LONDON – Prince Charles has spoken out about his personal efforts to combat the climate crisis, which include pumping wine and cheese byproducts into his Aston Martin and installing solar panels at his royal residence, Clarence House.
Speaking to the BBC about his carbon footprint ahead of a U.N. climate summit later this month, the heir to Britain’s throne said that the vehicle, which he has owned for more than 50 years, runs on “surplus English white wine and whey from the cheese process.”
The royal’s car has been converted so that it runs on a biofuel known as E85 – which is blended from 85% bioethanol and 15% unleaded petrol.
While this means the fuel is more sustainable, there are disadvantages to using the substitute, which is made from biomass such as sugar, wheat or maize. Vehicle engines need to be modified to be powered by the substance and the need for biofuel crops means greater demands on forest land.
“On a large scale biofuels do more harm than good, driving deforestation and land use change that worsens the climate crisis,” Greg Archer, a director at a European clean transport group, told The Guardian.
Archer warned motorists not to mistake the future king’s method as “a serious solution to decarbonise vehicles.”
The prince has spent decades campaigning for a more sustainable future and earlier this year appealed to world leaders to come together to help fight the crisis.
“Let us join forces and waste no more time,” he urged during January’s One Planet Summit.
In the interview with the BBC, Charles said that action to combat the climate emergency was taking “too long,” adding that he understood the frustration felt by young people because “they see their future being totally destroyed.”
“I totally understand the frustration,” he said. “The difficulty is how do you direct that frustration in a way that is more constructive rather than destructive.”
In recent weeks, protesters from activist group “Insulate Britain” have blocked key roads across the nation, leading to widespread chaos and angry confrontations. The group is demanding the government insulates all social housing by 2025.
Separately, activist Greta Thunberg blasted the world’s “so-called leaders” during an impassioned speech at Italy’s Youth4Climate summit last month, accusing politicians of failing to act amid the climate emergency and describing their promises as decades of “blah blah blah.”
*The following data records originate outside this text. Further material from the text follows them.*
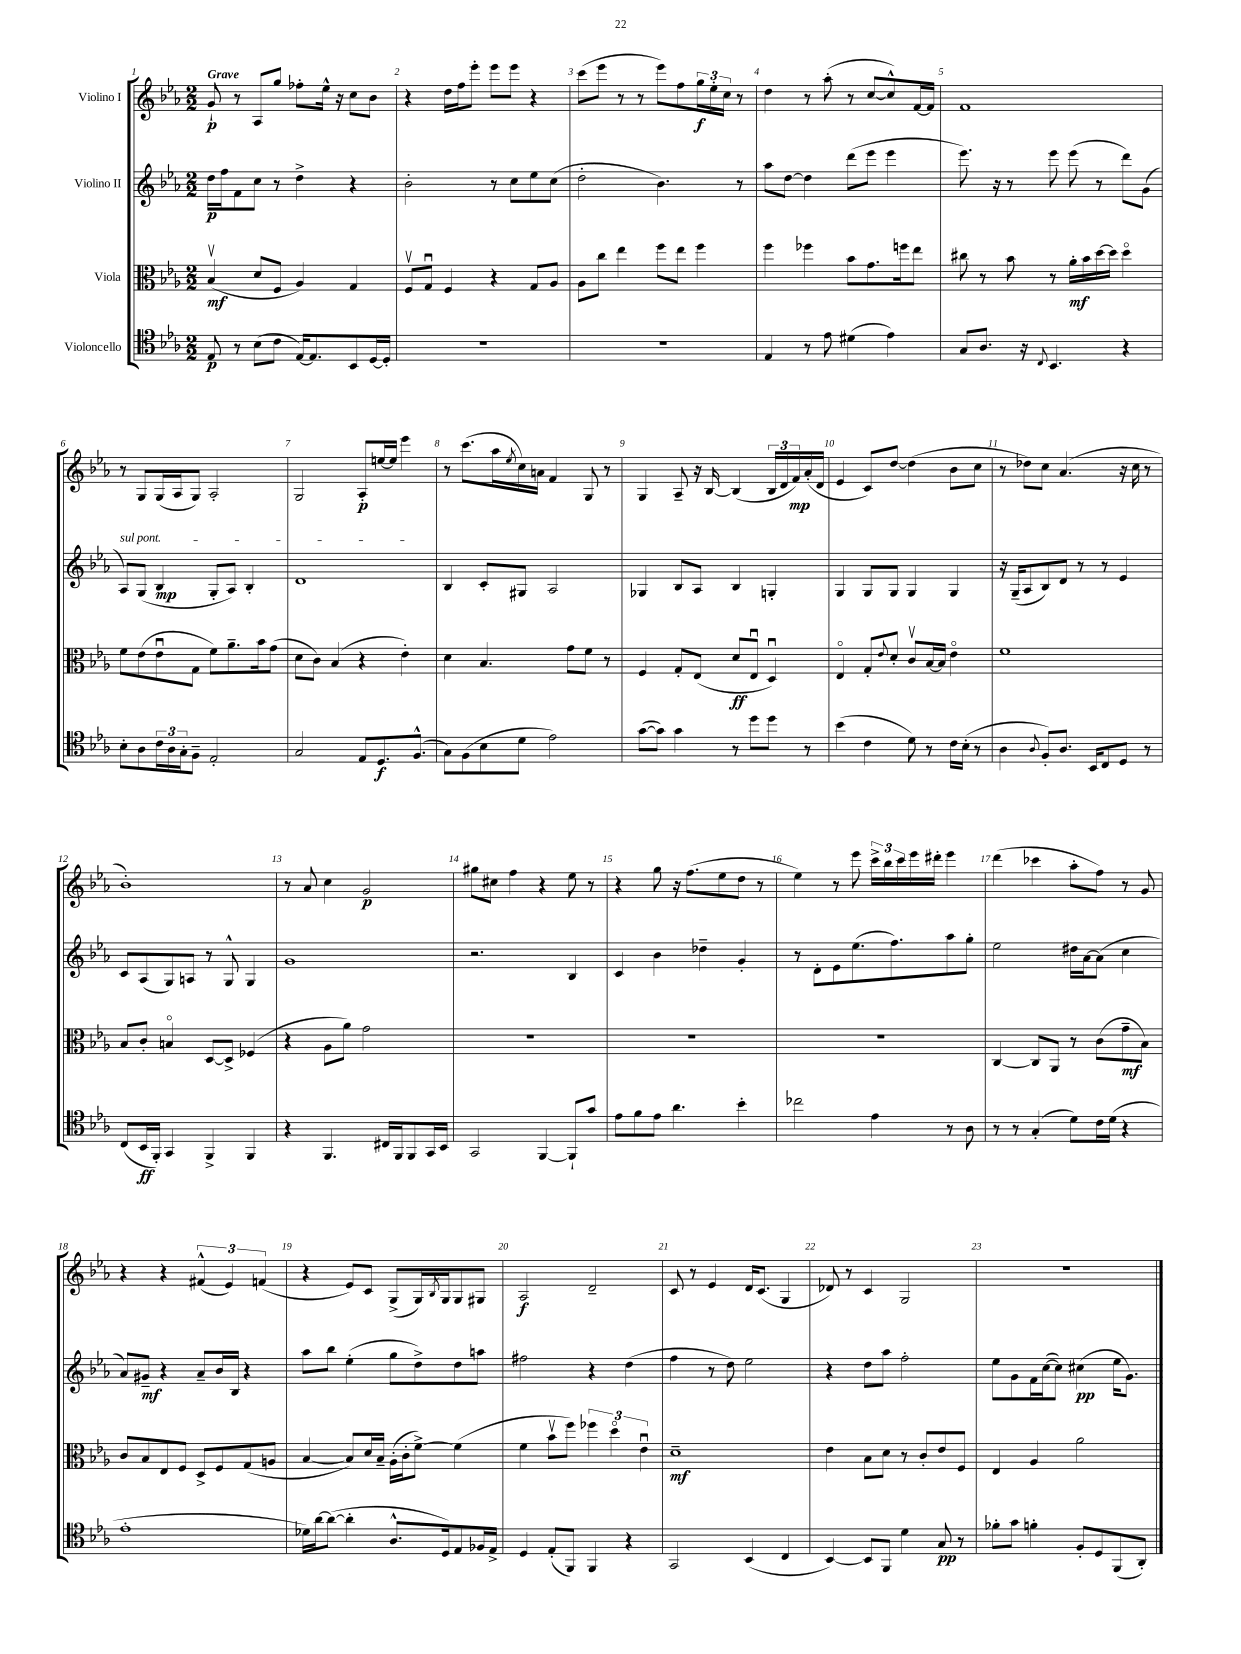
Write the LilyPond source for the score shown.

<<
\new StaffGroup <<
\new Staff = "s0" \with { instrumentName = "Violino I" } {
    \clef treble \key ees \major \numericTimeSignature \time 2/2 \tempo "Grave"
    g'8-!\p r8 aes8 g''8 fes''8-. ees''16-^ r16 c''8 bes'8 |
    r4 d''16 f''16 ees'''8-. ees'''8 ees'''8 r4 |
    c'''8( ees'''8 r8 r8 ees'''8) f''8 \tuplet 3/2 { g''16\f ees''16-. c''16 } r8 |
    d''4 r8 aes''8-.( r8 c''8~ c''8-^) f'16~ f'16 |
    f'1 |
    r8 g8 g16( aes16 g8) aes2-. |
    g2 aes8-.\p e''16~ e''16 ees'''4 |
    r8 c'''8.( aes''16 \acciaccatura { ees''8 } c''16) a'16 f'4 g8 r8 |
    g4 aes8-- r16 bes16~ bes4( \tuplet 3/2 { bes16 d'16 f'16\mp) } aes'16-.( d'16 |
    ees'4 c'8) d''8~ d''4( bes'8 c''8 |
    r8 des''8) c''8 aes'4.( r16 c''16 r8 |
    bes'1-.) |
    r8 aes'8 c''4 g'2\p |
    gis''8 cis''8 f''4 r4 ees''8 r8 |
    r4 g''8 r16 f''8.( ees''8 d''8 r8 |
    ees''4) r8 ees'''8 \tuplet 3/2 { c'''16-> bes''16 c'''16 } ees'''16 dis'''16-. ees'''4 |
    d'''4( ces'''4 aes''8-. f''8) r8 g'8 |
    r4 r4 \tuplet 3/2 { fis'4-^( ees'4) f'4( } |
    r4 ees'8) c'8 g8->( g16) \acciaccatura { bes8 } g16 g8 gis8 |
    aes2\f d'2-- |
    c'8 r8 ees'4 d'16 c'8.( g4 |
    des'8) r8 c'4 g2 |
    r1 \bar "|." |
}
\new Staff = "s1" \with { instrumentName = "Violino II" } {
    \clef treble \key ees \major \numericTimeSignature \time 2/2
    d''16\p f''16 f'8 c''8 r8 d''4-> r4 |
    bes'2-. r8 c''8 ees''8 c''8( |
    d''2-. bes'4.) r8 |
    aes''8 d''8~ d''4 d'''8( ees'''8 ees'''4 |
    ees'''8.) r16 r8 ees'''8 ees'''8( r8 d'''8) g'8( |
    \once \override TextSpanner.bound-details.left.text = \markup { \italic "sul pont." } aes8\startTextSpan) g8( bes4\mp g8-. aes8) bes4-. |
    d'1\stopTextSpan |
    bes4 c'8-. gis8 aes2 |
    ges4 bes8 aes8 bes4 g4-. |
    g4 g8 g8 g4 g4 |
    r16 g16--( aes8 bes8) d'8 r8 r8 ees'4 |
    c'8 aes8( g8) a8 r8 g8-^ g4 |
    g'1 |
    r2. bes4 |
    c'4 bes'4 des''4-- g'4-. |
    r8 d'8-. ees'8 ees''8.( f''8.) aes''8 g''8-. |
    ees''2 dis''16 aes'16~ aes'8( c''4 |
    aes'8) gis'8--\mf r4 aes'8-- bes'16 bes16 r4 |
    aes''8 bes''8 ees''4-.( g''8 d''8->) d''8 a''8 |
    fis''2 r4 d''4( |
    f''4 r8 d''8) ees''2 |
    r4 d''8 aes''8 f''2-. |
    ees''8 g'8 f'16 c''16~( c''8) cis''4\pp( ees''16 g'8.) \bar "|." |
}
\new Staff = "s2" \with { instrumentName = "Viola" } {
    \clef alto \key ees \major \numericTimeSignature \time 2/2
    bes4\upbow\mf( d'8 f8 aes4) g4 |
    f8\upbow g8\downbow f4 r4 g8 aes8 |
    aes8 c''8 ees''4 f''8 ees''8 f''4 |
    f''4 fes''4 bes'8 g'8. f''16 ees''8 |
    cis''8 r8 bes'8 r8 aes'16-.\mf bes'16 d''16~ d''16 d''4\flageolet |
    f'8 ees'8( ees'8\downbow g8 f'8) aes'8.-- bes'16 g'8( |
    d'8 c'8) bes4( r4 ees'4-.) |
    d'4 bes4. g'8 f'8 r8 |
    f4 g8-. ees8( d'8\ff ees8\downbow d4\downbow) |
    ees4\flageolet g8-. \appoggiatura { ees'8 } d'8-. c'8\upbow bes16~ bes16 ees'4\flageolet |
    f'1 |
    bes8 c'8-. b4\flageolet d8~ d8-> fes4( |
    r4 aes8 aes'8) g'2 |
    R1 |
    R1 |
    R1 |
    c4~ c8 aes,8 r8 c'8( g'8--\mf bes8) |
    c'8 bes8 ees8 f8 d8-> f8 g8( a8 |
    bes4~ bes8) d'16 bes16-- aes16-.( c'16-. f'8~->) f'4( |
    f'4 bes'8\upbow f''8) \tuplet 3/2 { fes''4 d''4\flageolet ees'4\downbow } |
    d'1--\mf |
    ees'4 bes8 d'8 r8 c'8-. ees'8 f8 |
    ees4 aes4 aes'2 \bar "|." |
}
\new Staff = "s3" \with { instrumentName = "Violoncello" } {
    \clef tenor \key ees \major \numericTimeSignature \time 2/2
    ees8\p r8 bes8( c'8 ees16~) ees8. bes,8 d16~ d16-. |
    R1 |
    R1 |
    ees4 r8 ees'8 dis'4( ees'4) |
    g8 aes8. r16 \appoggiatura { c8 } bes,4. r4 |
    bes8-. aes8 \tuplet 3/2 { c'16 aes16 g16-. } f8-- ees2-. |
    g2 ees8 d8.\f f8.-^( |
    g8) f8( bes8 d'8 ees'2) |
    g'8~( g'8) g'4 r8 d''8 d''8 r8 |
    bes'4( c'4 d'8) r8 c'16 bes16-.( r8 |
    aes4 \appoggiatura { aes8 } f8-.) aes8. bes,16 c8 d8 r8 |
    c8( bes,16\ff f,16-.) g,4 f,4-> f,4 |
    r4 f,4. cis16 f,16 f,8 g,16 bes,16 |
    g,2 f,4~ f,8-! g'8 |
    ees'8 f'8 ees'8 aes'4. bes'4-. |
    ces''2 ees'4 r8 aes8 |
    r8 r8 g4-.( d'8) c'16 d'16( r4 |
    ees'1-. |
    des'16) aes'16~ aes'8~( aes'4-. aes8.-^ d16) ees8 fes16 ees16-> |
    d4 ees8-.( f,8) f,4 r4 |
    g,2 bes,4( c4 |
    bes,4~) bes,8 f,8 d'4 g8\pp r8 |
    fes'8-. g'8 f'4-. f8-. d8 f,8( aes,8-.) \bar "|." |
}
>>
>>
\layout { \context { \Score \override BarNumber.break-visibility = ##(#f #t #t) barNumberVisibility = #all-bar-numbers-visible } }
Charles seemed to agree with Thunberg that there was a lot of chatter among officials and not enough concrete action.
“They just talk,” he told the BBC. “The problem is trying to get action on the ground.”
The U.N. climate summit, known as COP26, will be held in Glasgow, Scotland from the end of this month until Nov. 12. The conference will host leaders, scientists and campaigners as they review the goals of the Paris agreement and work to protect communities impacted by climate change.
Officials in attendance are expected to present 2030 emission reduction targets, which include curtailing deforestation and working to phase out coal.
During the interview, the prince and camera crew strolled through lush green gardens of the royal Balmoral estate, a space he has dedicated to his first grandson Prince George.
He said other steps he had taken to reduce his carbon footprint included not eating dairy products once a week and using electric vehicles.
On social media, responses to the prince’s admissions were mixed, with some noting that the royal family frequently traveled by private helicopter, flights which aviation experts say use 10-20 times more carbon emissions than regular flights.
Last year, Clarence House was forced to defend the prince after he flew 125 miles on a private aircraft to make a speech about lowering aircraft emissions. The Daily Mirror reported that the entire journey – which included a stop over to see the Queen – cost at 12,000 pounds ($16,300) and caused carbon emissions of around 2.5 tons.
“The prince is not personally involved in decisions around his transportation arrangements, though he ensures all carbon emissions are offset every year,” a spokesperson said at the time.
Others on social media joked they felt a deep connection to the dairy and alcohol fueled car.